INFORMATION SHOWN —
——————

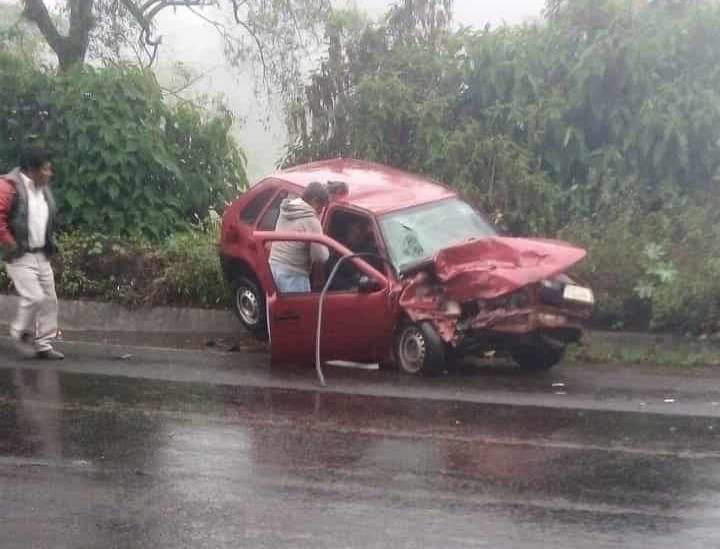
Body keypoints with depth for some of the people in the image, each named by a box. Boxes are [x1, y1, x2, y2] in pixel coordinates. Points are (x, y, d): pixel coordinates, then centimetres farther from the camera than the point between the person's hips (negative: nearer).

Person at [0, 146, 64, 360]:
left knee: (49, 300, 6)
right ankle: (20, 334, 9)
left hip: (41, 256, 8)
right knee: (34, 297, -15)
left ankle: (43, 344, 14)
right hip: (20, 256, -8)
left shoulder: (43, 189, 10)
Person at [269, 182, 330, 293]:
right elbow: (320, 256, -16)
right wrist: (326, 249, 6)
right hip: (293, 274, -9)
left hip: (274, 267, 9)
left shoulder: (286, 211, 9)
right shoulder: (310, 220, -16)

——————

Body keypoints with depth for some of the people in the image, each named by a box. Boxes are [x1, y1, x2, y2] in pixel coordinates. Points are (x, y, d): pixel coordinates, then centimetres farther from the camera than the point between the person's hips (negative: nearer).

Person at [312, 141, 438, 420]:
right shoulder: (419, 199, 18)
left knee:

——————

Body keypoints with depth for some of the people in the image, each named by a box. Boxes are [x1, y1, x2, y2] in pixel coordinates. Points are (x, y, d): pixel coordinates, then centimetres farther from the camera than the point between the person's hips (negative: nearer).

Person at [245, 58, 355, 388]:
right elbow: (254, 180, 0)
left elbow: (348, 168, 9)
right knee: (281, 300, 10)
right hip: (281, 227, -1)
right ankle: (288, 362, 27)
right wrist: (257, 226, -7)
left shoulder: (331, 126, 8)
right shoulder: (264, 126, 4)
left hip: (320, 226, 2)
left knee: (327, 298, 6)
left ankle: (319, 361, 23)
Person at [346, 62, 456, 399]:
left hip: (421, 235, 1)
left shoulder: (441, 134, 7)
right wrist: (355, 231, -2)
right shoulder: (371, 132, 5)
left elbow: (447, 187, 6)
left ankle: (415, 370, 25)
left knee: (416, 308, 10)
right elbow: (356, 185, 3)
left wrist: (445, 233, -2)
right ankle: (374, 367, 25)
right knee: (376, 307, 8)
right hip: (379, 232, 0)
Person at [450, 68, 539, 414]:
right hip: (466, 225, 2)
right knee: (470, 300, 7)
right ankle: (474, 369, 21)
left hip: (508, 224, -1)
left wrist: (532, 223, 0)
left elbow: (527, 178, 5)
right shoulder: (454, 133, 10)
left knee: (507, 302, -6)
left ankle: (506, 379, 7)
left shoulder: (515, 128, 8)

——————

GOAL OF THE EXERCISE —
Arrange the records as a two-column CSV with the headers keypoint and coordinates, covering only the lines from the line with "right hip: (293, 274, -9)" through the line with "right shoulder: (310, 220, -16)", both included. Give one row per record, with each field in double quotes and any line breaks inside a field replaced by spaces.

ANSWER SECTION —
keypoint,coordinates
"right hip:","(293, 274, -9)"
"left hip:","(274, 267, 9)"
"left shoulder:","(286, 211, 9)"
"right shoulder:","(310, 220, -16)"